Trebicka Jonel, Hennenberg Martin, Laleman Wim, Shelest Nataliya, Biecker Erwin, Schepke Michael, Nevens Frederik, Sauerbruch Tilman, Heller Jörg
Department of Internal Medicine I, University of Bonn, Bonn, Germany.
Hepatology. 2007 Jul;46(1):242-53. doi: 10.1002/hep.21673.

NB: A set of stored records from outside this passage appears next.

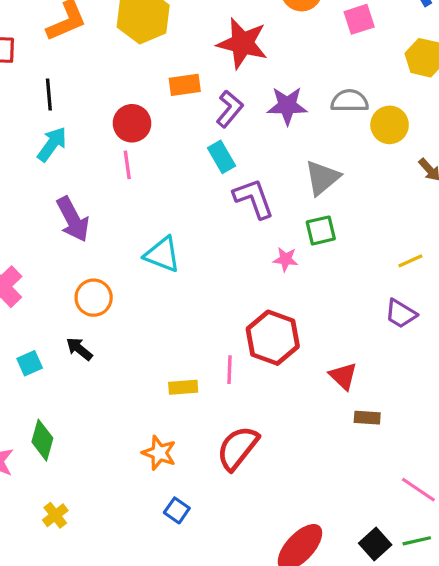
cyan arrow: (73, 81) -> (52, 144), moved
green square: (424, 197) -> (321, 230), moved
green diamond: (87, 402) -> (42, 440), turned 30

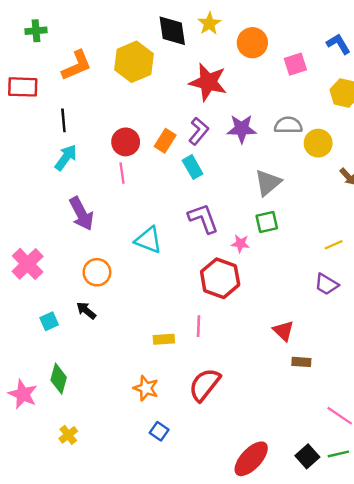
orange rectangle: (185, 85) -> (165, 141), moved, turned -50
purple L-shape: (254, 198) -> (203, 218), moved
red hexagon: (273, 338) -> (220, 278), moved

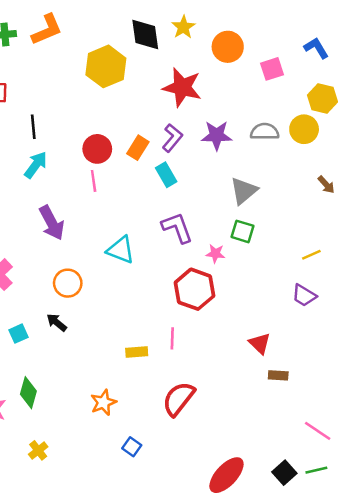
orange L-shape: (77, 65) -> (47, 30), moved
yellow circle: (318, 143) -> (304, 129), moved
green square: (267, 222) -> (242, 231), turned 30
orange star: (146, 388) -> (103, 402), moved, turned 30

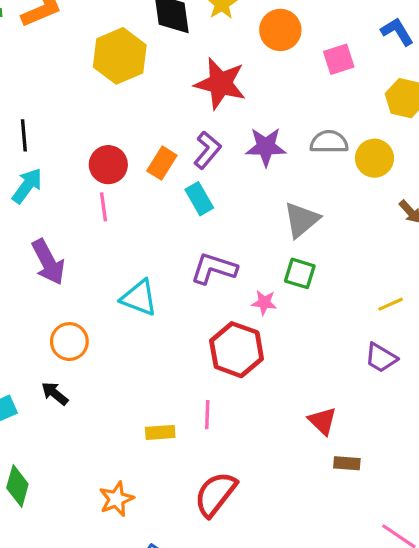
yellow circle: (304, 129) -> (374, 158), moved
purple L-shape: (177, 228) -> (214, 269), turned -52

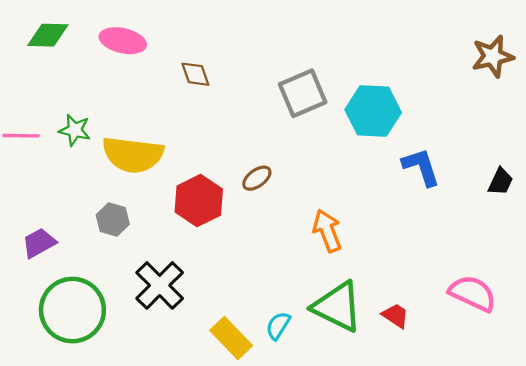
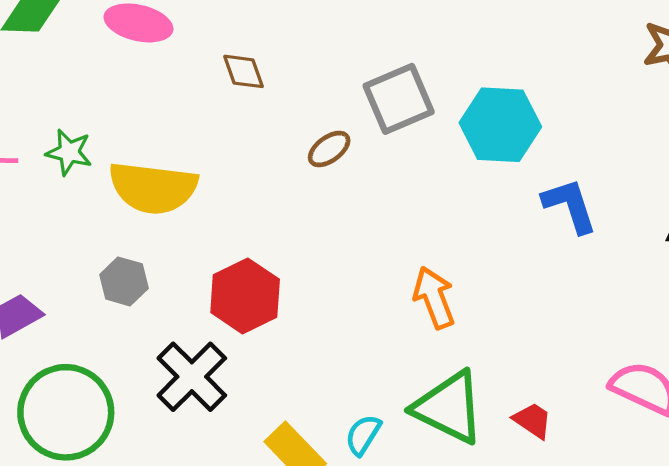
brown ellipse: (257, 178) -> (329, 149), moved
red hexagon: (199, 201) -> (245, 296), moved

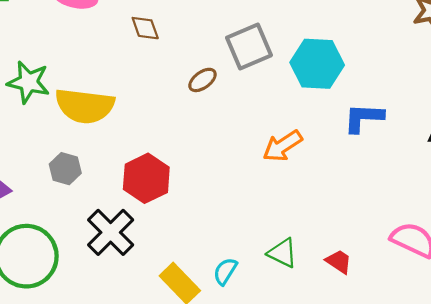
green star: (69, 152) -> (28, 82), size x1.4
blue L-shape: (570, 206) -> (364, 118), turned -69
orange arrow: (434, 298) -> (282, 146), moved, turned -102
green triangle: (449, 407) -> (282, 253), size x0.6

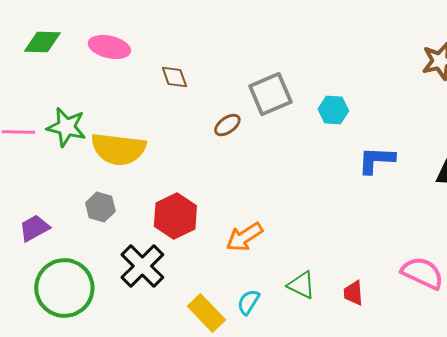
cyan hexagon: (317, 64) -> (333, 110), size x0.6
orange arrow: (282, 146) -> (244, 237), moved
red trapezoid: (339, 262) -> (353, 293), turned -128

In cirrhosis, increased RhoA/Rho-kinase signaling and decreased nitric oxide (NO) availability contribute to increased intrahepatic resistance and portal hypertension. Hepatic stellate cells (HSCs) regulate intrahepatic resistance. 3-Hydroxy-3-methylglutaryl coenzyme A reductase inhibitors (statins) inhibit synthesis of isoprenoids, which are necessary for membrane translocation and activation of small GTPases like RhoA and Ras. Activated RhoA leads to Rho-kinase activation and NO synthase inhibition. We therefore investigated the effects of atorvastatin in cirrhotic rats and isolated HSCs. Rats with secondary biliary cirrhosis (bile duct ligation, BDL) were treated with atorvastatin (15 mg/kg per day for 7 days) or remained untreated. Hemodynamic parameters were determined in vivo (colored microspheres). Intrahepatic resistance was investigated in in situ perfused livers. Expression and phosphorylation of proteins were analyzed by RT-PCR and immunoblots. Three-dimensional stress-relaxed collagen lattice contractions of HSCs were performed after incubation with atorvastatin. Atorvastatin reduced portal pressure without affecting mean arterial pressure in vivo. This was associated with a reduction in intrahepatic resistance and reduced responsiveness of in situ-perfused cirrhotic livers to methoxamine. Furthermore, atorvastatin reduced the contraction of activated HSCs in a 3-dimensional stress-relaxed collagen lattice. In cirrhotic livers, atorvastatin significantly decreased Rho-kinase activity (moesin phosphorylation) without affecting expression of RhoA, Rho-kinase and Ras. In activated HSCs, atorvastatin inhibited the membrane association of RhoA and Ras. Furthermore, in BDL rats, atorvastatin significantly increased hepatic endothelial nitric oxide synthase (eNOS) mRNA and protein levels, phospho-eNOS, nitrite/nitrate, and the activity of the NO effector protein kinase G (PKG).
In cirrhotic rats, atorvastatin inhibits hepatic RhoA/Rho-kinase signaling and activates the NO/PKG-pathway. This lowers intrahepatic resistance, resulting in decreased portal pressure. Statins might represent a therapeutic option for portal hypertension in cirrhosis.
在肝硬化中,RhoA/ Rho激酶信号增强和一氧化氮(NO)可用性降低会导致肝内阻力增加和门静脉高压。肝星状细胞(HSC)调节肝内阻力。3-羟基-3-甲基戊二酰辅酶A还原酶抑制剂(他汀类药物)抑制类异戊二烯的合成,而类异戊二烯是小GTP酶(如RhoA和Ras)膜易位和激活所必需的。活化的RhoA导致Rho激酶活化和NO合酶抑制。因此,我们研究了阿托伐他汀对肝硬化大鼠和分离的HSC的影响。继发性胆汁性肝硬化(胆管结扎,BDL)大鼠接受阿托伐他汀治疗(每天15mg/kg,共7天)或不治疗。在体内测定血流动力学参数(彩色微球)。在原位灌注肝脏中研究肝内阻力。通过RT-PCR和免疫印迹分析蛋白质的表达和磷酸化。用阿托伐他汀孵育后,对HSC进行三维应力松弛胶原晶格收缩实验。阿托伐他汀在体内降低门静脉压力而不影响平均动脉压。这与肝内阻力降低和原位灌注肝硬化肝脏对甲氧明的反应性降低有关。此外,阿托伐他汀在三维应力松弛胶原晶格中降低了活化HSC的收缩。在肝硬化肝脏中,阿托伐他汀显著降低Rho激酶活性(肌动蛋白磷酸化),而不影响RhoA、Rho激酶和Ras的表达。在活化的HSC中,阿托伐他汀抑制RhoA和Ras的膜结合。此外,在BDL大鼠中,阿托伐他汀显著增加肝内皮一氧化氮合酶(eNOS)mRNA和蛋白水平、磷酸化eNOS、亚硝酸盐/硝酸盐以及NO效应蛋白激酶G(PKG)的活性。
在肝硬化大鼠中,阿托伐他汀抑制肝脏RhoA/ Rho激酶信号传导并激活NO/PKG途径。这降低了肝内阻力,导致门静脉压力降低。他汀类药物可能是肝硬化门静脉高压的一种治疗选择。